• Action item
State how many lines in the entries below hold the word "around", with nothing besides the number.

(Saved data entries)
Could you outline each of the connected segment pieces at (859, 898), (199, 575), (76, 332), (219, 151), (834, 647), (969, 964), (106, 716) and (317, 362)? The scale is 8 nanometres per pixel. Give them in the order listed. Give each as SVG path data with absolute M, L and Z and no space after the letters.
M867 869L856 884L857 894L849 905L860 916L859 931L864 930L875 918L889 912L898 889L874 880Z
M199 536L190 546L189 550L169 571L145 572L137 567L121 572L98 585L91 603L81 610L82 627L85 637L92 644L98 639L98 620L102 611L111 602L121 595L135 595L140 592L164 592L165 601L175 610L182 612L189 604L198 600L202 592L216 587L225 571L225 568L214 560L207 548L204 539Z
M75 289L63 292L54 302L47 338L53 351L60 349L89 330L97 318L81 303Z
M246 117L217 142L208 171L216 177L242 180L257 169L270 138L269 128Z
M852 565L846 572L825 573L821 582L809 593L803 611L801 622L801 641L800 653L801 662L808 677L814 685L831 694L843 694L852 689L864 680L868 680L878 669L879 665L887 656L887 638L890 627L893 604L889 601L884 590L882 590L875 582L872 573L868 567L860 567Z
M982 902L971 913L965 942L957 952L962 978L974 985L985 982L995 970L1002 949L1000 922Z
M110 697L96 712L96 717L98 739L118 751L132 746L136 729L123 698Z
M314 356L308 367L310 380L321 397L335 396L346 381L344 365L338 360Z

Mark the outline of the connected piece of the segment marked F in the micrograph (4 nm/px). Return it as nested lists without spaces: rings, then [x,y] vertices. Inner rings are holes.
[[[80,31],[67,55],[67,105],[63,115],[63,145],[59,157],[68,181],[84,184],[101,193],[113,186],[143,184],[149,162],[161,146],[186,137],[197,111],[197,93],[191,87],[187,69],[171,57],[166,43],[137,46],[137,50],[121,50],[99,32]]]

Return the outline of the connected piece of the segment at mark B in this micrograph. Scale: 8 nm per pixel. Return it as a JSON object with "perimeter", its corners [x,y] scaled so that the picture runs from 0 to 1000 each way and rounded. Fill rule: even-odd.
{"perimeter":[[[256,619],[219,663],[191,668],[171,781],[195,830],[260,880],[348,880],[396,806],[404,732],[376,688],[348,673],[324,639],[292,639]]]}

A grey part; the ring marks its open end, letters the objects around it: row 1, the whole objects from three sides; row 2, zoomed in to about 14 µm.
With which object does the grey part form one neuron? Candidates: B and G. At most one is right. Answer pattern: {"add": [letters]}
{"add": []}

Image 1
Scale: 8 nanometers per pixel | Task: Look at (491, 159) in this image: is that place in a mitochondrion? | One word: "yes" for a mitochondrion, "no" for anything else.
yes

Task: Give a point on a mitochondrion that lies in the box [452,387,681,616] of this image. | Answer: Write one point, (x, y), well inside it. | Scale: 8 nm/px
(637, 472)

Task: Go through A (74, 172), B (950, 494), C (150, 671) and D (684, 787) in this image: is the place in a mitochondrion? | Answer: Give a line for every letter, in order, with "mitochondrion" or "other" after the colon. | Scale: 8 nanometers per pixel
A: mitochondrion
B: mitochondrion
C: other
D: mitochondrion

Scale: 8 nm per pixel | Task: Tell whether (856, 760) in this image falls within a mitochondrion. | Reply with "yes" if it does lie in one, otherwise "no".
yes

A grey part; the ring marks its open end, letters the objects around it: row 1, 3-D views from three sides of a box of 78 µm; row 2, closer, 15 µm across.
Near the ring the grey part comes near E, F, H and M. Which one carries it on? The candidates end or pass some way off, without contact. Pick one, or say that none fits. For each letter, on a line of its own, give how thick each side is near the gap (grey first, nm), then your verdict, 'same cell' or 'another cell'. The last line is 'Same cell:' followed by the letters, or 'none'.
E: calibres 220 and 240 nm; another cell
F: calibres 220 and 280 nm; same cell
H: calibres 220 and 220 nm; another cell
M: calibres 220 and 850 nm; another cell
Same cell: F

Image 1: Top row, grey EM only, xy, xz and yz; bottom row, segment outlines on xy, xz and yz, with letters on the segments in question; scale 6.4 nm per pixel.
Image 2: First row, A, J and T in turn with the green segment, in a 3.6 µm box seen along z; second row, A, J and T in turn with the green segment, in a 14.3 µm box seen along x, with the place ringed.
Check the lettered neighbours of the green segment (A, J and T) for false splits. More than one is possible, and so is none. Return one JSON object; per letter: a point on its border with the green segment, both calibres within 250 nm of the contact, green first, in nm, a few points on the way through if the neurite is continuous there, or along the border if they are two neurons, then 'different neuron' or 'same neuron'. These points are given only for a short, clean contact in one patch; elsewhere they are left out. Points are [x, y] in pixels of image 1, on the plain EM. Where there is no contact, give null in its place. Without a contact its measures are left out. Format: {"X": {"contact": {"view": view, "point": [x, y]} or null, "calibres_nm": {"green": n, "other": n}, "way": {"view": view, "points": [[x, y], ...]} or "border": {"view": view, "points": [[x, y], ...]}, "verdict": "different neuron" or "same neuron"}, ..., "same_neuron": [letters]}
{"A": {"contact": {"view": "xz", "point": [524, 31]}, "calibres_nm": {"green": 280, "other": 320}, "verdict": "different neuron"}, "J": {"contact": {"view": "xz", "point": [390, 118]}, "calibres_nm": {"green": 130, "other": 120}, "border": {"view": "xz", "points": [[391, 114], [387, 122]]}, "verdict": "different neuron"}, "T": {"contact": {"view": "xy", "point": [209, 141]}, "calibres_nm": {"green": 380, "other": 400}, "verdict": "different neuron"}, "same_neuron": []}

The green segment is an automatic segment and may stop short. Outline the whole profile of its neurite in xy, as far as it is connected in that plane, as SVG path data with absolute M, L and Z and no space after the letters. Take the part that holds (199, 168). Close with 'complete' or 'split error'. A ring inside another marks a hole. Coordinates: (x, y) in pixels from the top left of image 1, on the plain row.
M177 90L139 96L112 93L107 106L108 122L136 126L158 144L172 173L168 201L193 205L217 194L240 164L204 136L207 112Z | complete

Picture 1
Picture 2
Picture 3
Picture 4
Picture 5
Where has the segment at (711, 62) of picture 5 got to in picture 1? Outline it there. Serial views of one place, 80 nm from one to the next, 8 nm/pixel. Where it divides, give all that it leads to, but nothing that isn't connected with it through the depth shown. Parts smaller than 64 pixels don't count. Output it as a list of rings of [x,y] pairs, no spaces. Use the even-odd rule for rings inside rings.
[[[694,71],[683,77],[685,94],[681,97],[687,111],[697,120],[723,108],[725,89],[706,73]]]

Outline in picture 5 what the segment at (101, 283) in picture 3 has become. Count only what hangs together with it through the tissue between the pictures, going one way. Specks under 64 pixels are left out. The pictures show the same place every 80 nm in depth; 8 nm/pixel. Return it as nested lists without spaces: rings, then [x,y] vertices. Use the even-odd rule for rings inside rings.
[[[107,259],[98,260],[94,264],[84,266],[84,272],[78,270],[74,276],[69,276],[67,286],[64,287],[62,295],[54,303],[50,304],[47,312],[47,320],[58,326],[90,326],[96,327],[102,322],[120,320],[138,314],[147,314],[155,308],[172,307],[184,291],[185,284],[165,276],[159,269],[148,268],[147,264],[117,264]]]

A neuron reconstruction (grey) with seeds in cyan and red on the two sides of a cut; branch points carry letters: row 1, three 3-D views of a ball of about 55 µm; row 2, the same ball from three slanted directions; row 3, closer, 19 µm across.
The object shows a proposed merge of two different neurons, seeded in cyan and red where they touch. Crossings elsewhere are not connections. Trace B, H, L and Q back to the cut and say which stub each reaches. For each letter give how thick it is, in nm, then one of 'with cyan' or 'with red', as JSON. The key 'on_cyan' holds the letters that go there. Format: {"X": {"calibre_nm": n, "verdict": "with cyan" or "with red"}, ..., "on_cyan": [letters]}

• Your response
2